PM me. I’m interested.
They won’t. It’s just frilly green dressing on a cash grab bill.
Everyone is upset here that the money a) can’t go to wealthy individuals, b) benefits American manufacturing and not the rest of the world and c) promotes better mining/cleaner operations.
Are we really upset by that? Most electric cars are selling for over MSRP- the existing industry does not need help. Upstarts (or existing companies) that do things the right way by complying with these regs should benefit. Not Chinese companies exploiting African communities and making bank.
This we can keep, Toss the rest of the drek out.
The “issue” here is the ability for the market to properly adjudt road maps to meet targets. This is a significant step wise change in the market. A more reasonable approach would have been to make changes slighlty more gradually, rather than “surprise! In 10 days, we are going to collapse the whole market!”
I’m no conspiracy theorist but one could surmise that this was the plan all along. I’m not ruling out neolithic incompetence though.
Not upset at the intent, just the execution.
One only needs to look at the amount of money allocated to the credit for 2023 for it to be abundantly clear that they are well aware that theyre pulling the rug out from under the industry.
In reality, this should be renamed the Chevy market dominance act.
Maybe if the other party in Washington DC was more willing to negotiate, bring reasonable ideas to the table- or God forbid- make a compromise- then the legislation would be better.
But party-line voting always results in bills that need to be improved. The Ds pushed it through, the Rs tried to kill it any way they could. We got what we got.
The Automobile market will adjust- you’ll see MSRPs go down to fit into the brackets allowed. Maybe even make cheaper EVs for folks making less than $300,000.
The same manufacturer’s will suddenly find new and better ways to make batteries in the USA, or assemble at American factories with responsibly sourced raw materials.
Billion dollar corporations can make adjustments- you’d probably be surprised to learn that fact- especially when millions of dollars are on the table.
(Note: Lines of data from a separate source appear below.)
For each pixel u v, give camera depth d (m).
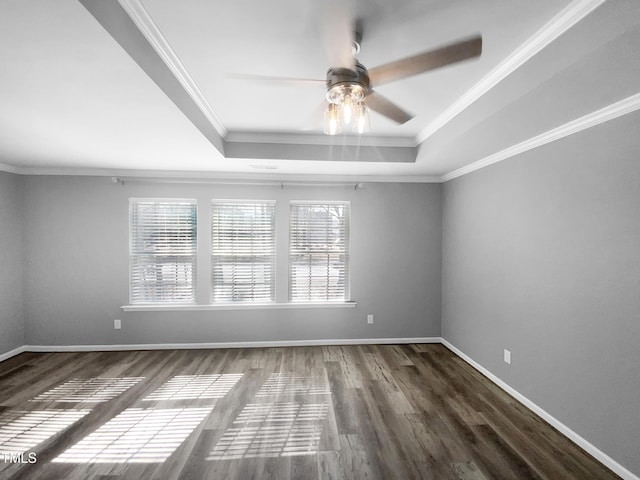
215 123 2.72
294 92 2.21
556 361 2.27
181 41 1.62
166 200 3.88
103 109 1.93
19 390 2.82
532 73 1.66
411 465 1.90
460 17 1.45
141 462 1.92
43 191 3.71
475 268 3.33
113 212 3.78
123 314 3.82
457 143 2.63
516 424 2.32
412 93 2.22
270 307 3.94
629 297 1.78
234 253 3.96
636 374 1.74
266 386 2.90
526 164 2.60
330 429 2.25
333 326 4.04
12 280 3.60
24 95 1.73
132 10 1.33
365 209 4.06
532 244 2.52
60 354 3.68
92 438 2.14
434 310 4.14
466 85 2.10
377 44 1.67
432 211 4.11
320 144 3.22
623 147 1.81
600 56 1.33
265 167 3.56
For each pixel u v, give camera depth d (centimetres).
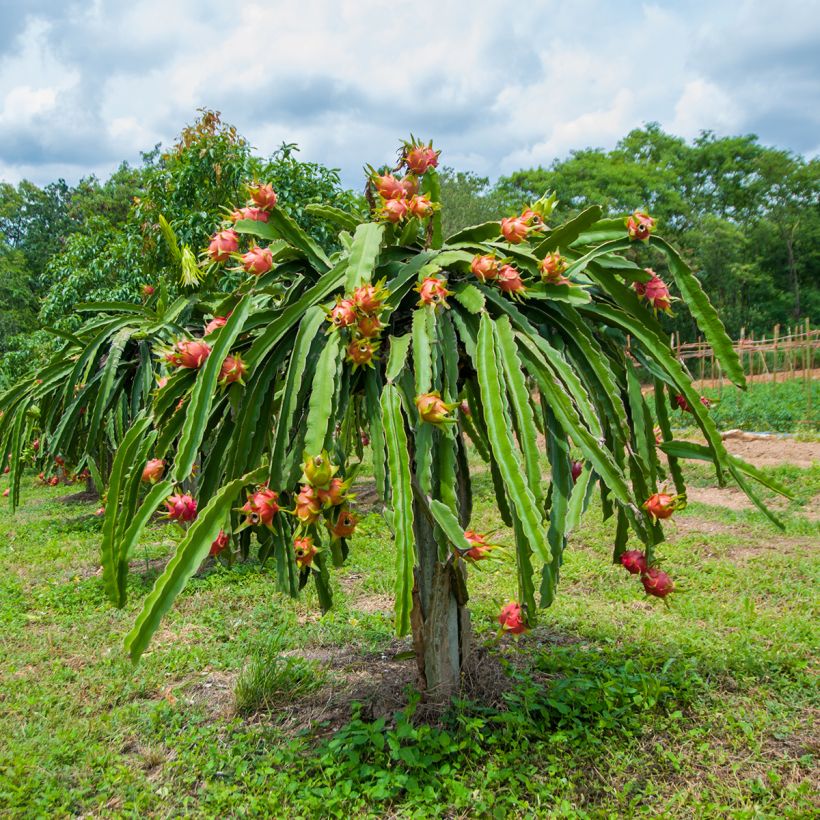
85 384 477
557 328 228
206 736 285
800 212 3369
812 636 347
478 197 2417
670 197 3034
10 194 3203
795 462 876
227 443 219
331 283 216
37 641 399
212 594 462
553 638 363
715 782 235
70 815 241
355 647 370
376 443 207
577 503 207
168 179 691
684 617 389
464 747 252
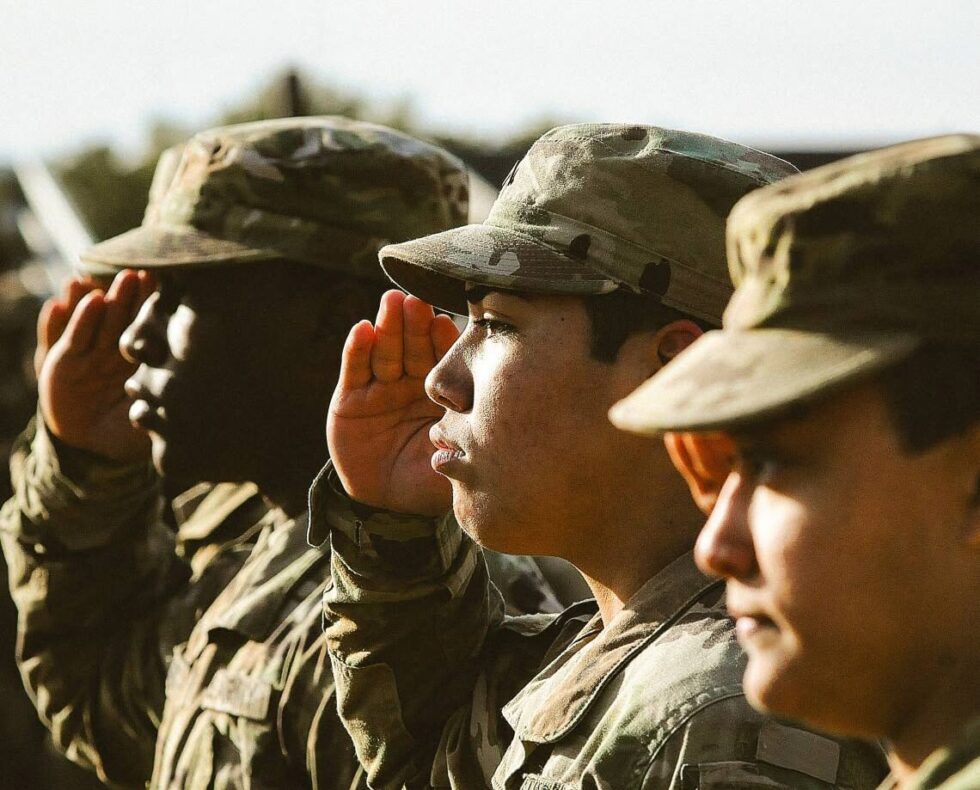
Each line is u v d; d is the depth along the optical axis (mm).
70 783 9953
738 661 3283
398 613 4504
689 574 3582
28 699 9961
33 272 14289
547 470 3664
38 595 6652
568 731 3480
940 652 2072
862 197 2059
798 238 2109
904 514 2047
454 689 4562
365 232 5832
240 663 5219
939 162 2029
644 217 3686
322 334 5801
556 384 3664
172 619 6562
When you take scarce materials and significantly reduce supply, you dont drive prices down.
Covering rubbish with gold sparkles doesn’t make it gold.
Looking at the team that he’s assembled it’s full with experts that are 63rd best in their respective fields so incompetence is always my default assumption.
And people who haven’t been able to afford an EV should now be able to. A US-made Chevy Bolt with cleanly sourced minerals can now be had around 20k - affordable for the vast majority of Americans. The bill seems like a great compromise, and should be lauded by both parties.
Unfortunately, as soon as “climate” is mentioned, Republicans run the other way / have no ideas other than to block. Even though it’s their voters that are being affected the most now and in the future.
You mean the car that takes an hour to charge for every two it can drive? (at speeds where truckers aren’t passing you)
That’s besides the form factor not being necessarily compatible with people outside urban or suburban settings. Ludicrous defense of the GM Union Payback bill.
We are talking about a bill that significantly reduces tax credits being used to encourage ev adoption while padding the pocket of large corporations.